**TEXT SHOWN**
(begin)
The city has alleged the owners and operators of Yard Birds have violated building code and sprinkler requirements, created a public nuisance by allowing people to live on the property for more than 14 days, failed to gather permits for building alterations and created an unsafe environment by using its weaker second floor as a storage area.

From the date of an abatement issuance in December, Yard Birds had 60 days to correct its inadequate fire suppression system, provide the city with engineering reports on the second floor space to prove that its whole-sale use of self storage units there would be supported by the second floor, and fully evict RV tenants from the property.

Yard Birds operator Brent Eaton, who said he took over operation of the mall in January 2020 and is in agreement to eventually take over ownership from current owner Darris McDaniel, said the city’s claims are baseless.

Now that the 60-day deadline has expired, Chehalis Planning and Building Manager Tammy Baraconi said the city is being cautious with its next steps.

“Our attorney is talking to their attorney,” she said, adding later, “We want to let that play out. They’re trying to find a solution.”

The Chronicle obtained old permits Eaton claims prove Yard Birds was in compliance with the code violations the city is levying.

 

RV Park Violation

One permit The Chronicle obtained was a plumbing permit for the RV park dating back to 2007. Eaton claimed that because the RV park received a plumbing permit, it must have been a permitted business with the city beforehand.

When presented with the permit, Baraconi recognized it.
(end)
**PROBLEMS**
[1] Please reproduce the part of the Yard Birds text that begins at the words "Now that the" and stops after "Baraconi recognized it.".
[2] Name every person identified by name in the Yard Birds text.
The records that come next are separate from the Yard Birds text.

**DATA LISTING**
(begin)
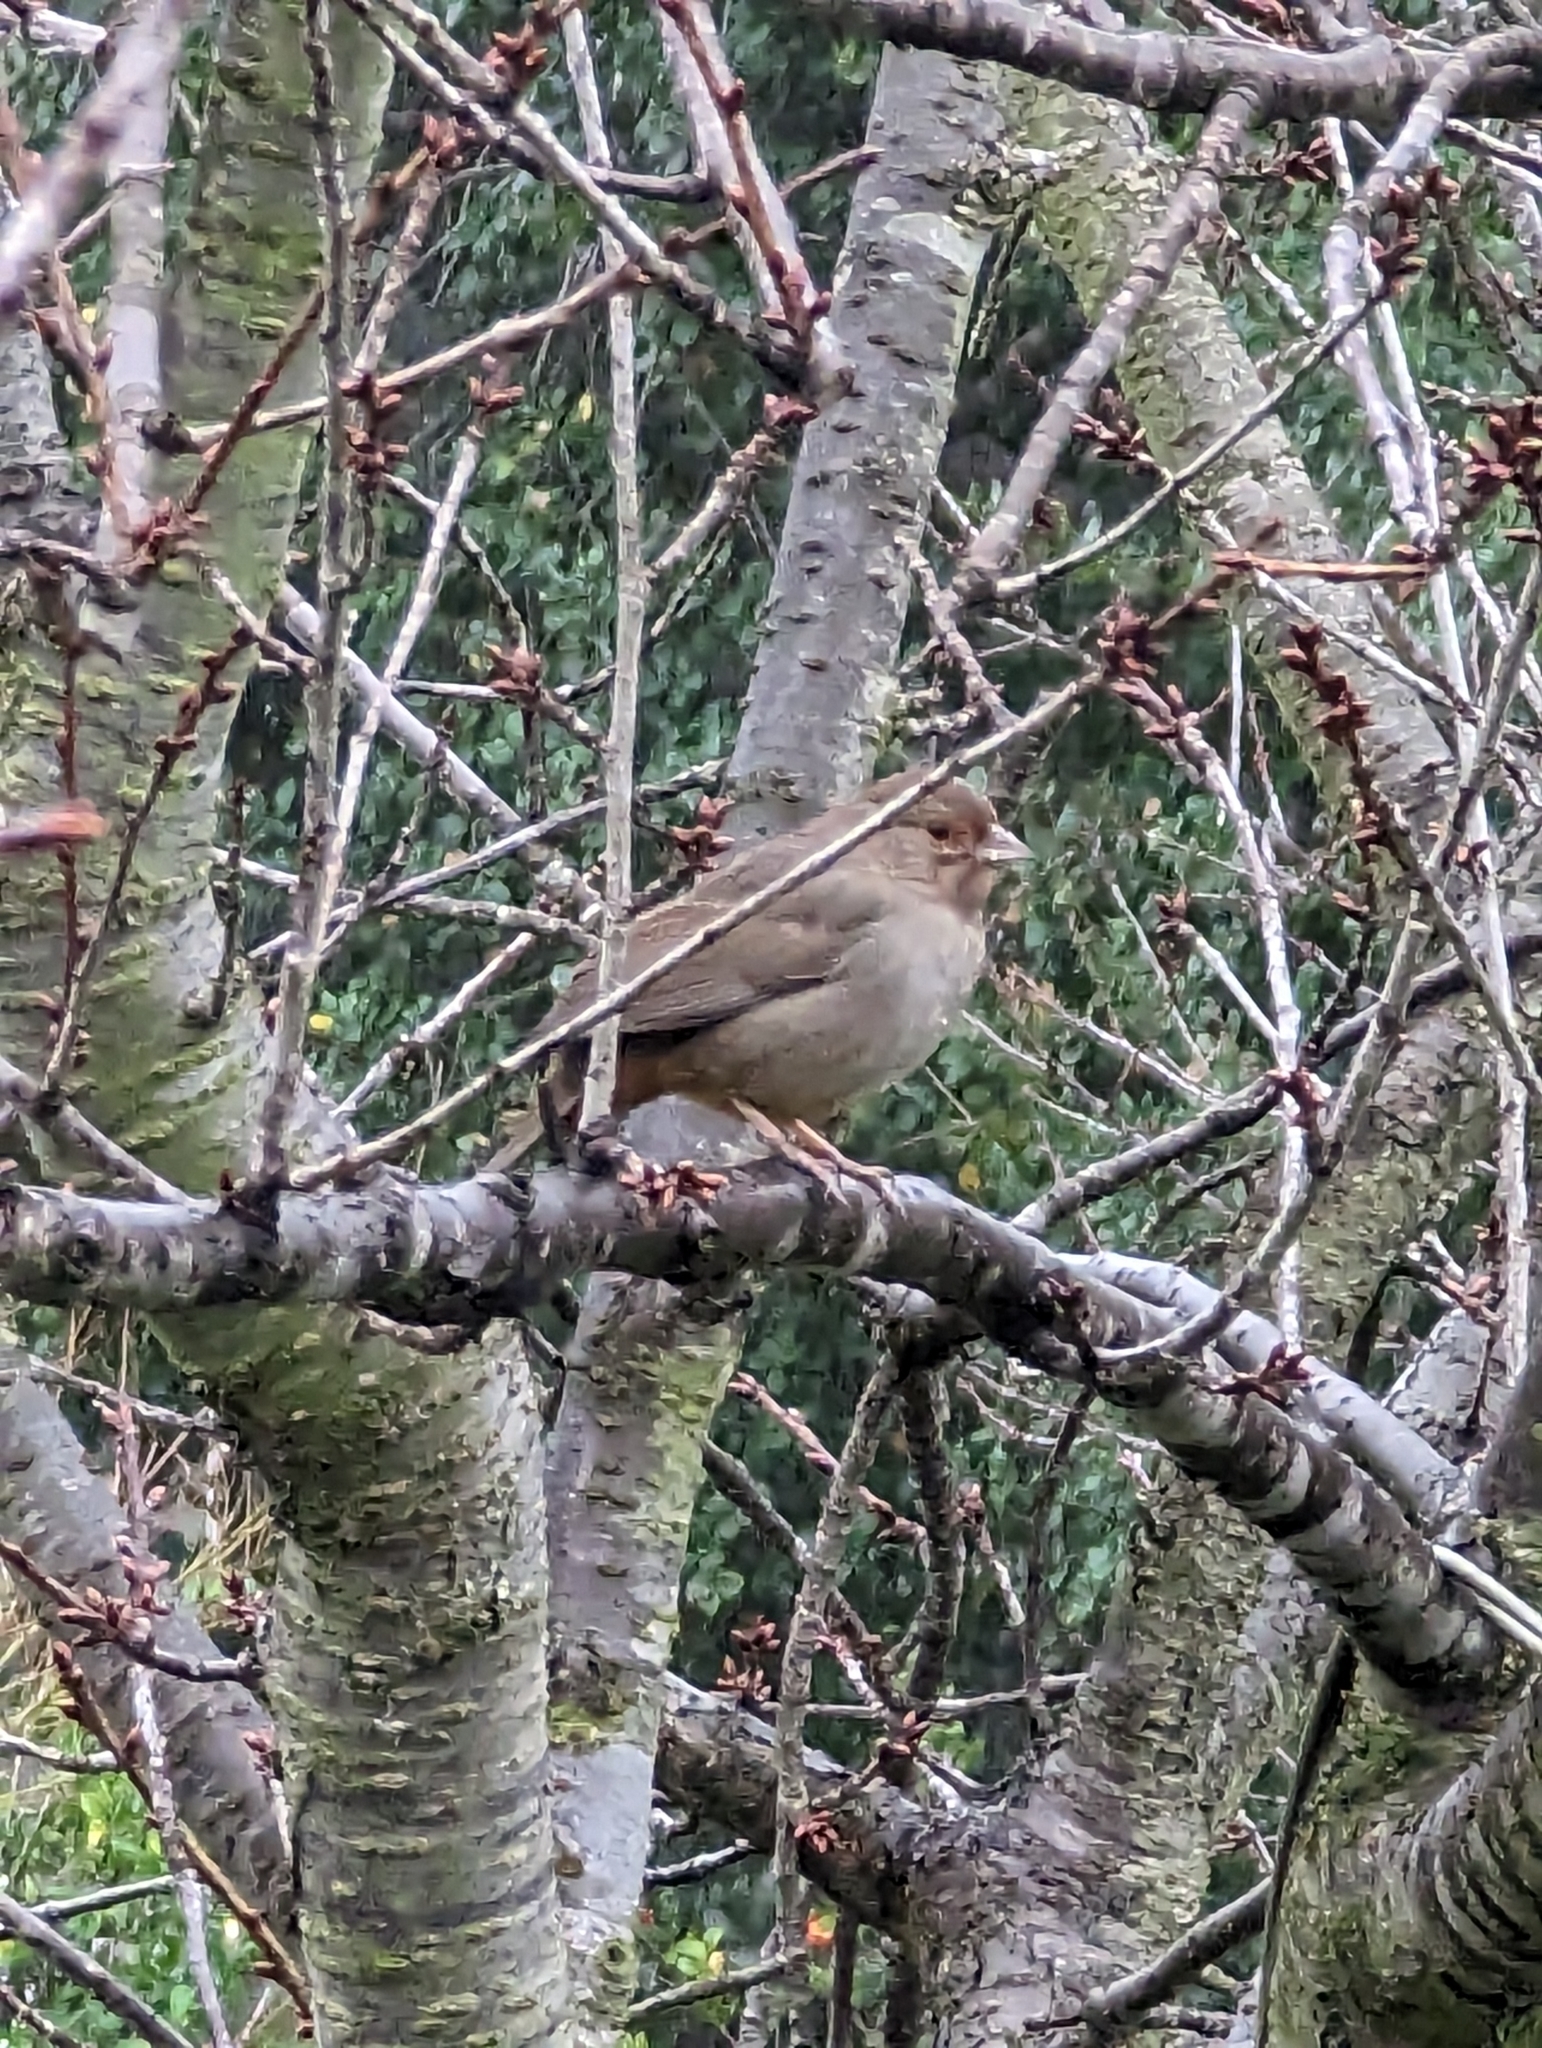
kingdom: Animalia
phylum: Chordata
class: Aves
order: Passeriformes
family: Passerellidae
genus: Melozone
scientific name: Melozone crissalis
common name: California towhee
(end)
**RESPONSES TO THE EXERCISE**
[1]
Now that the 60-day deadline has expired, Chehalis Planning and Building Manager Tammy Baraconi said the city is being cautious with its next steps.

“Our attorney is talking to their attorney,” she said, adding later, “We want to let that play out. They’re trying to find a solution.”

The Chronicle obtained old permits Eaton claims prove Yard Birds was in compliance with the code violations the city is levying.

 

RV Park Violation

One permit The Chronicle obtained was a plumbing permit for the RV park dating back to 2007. Eaton claimed that because the RV park received a plumbing permit, it must have been a permitted business with the city beforehand.

When presented with the permit, Baraconi recognized it.

[2] Brent Eaton, Darris McDaniel, Tammy Baraconi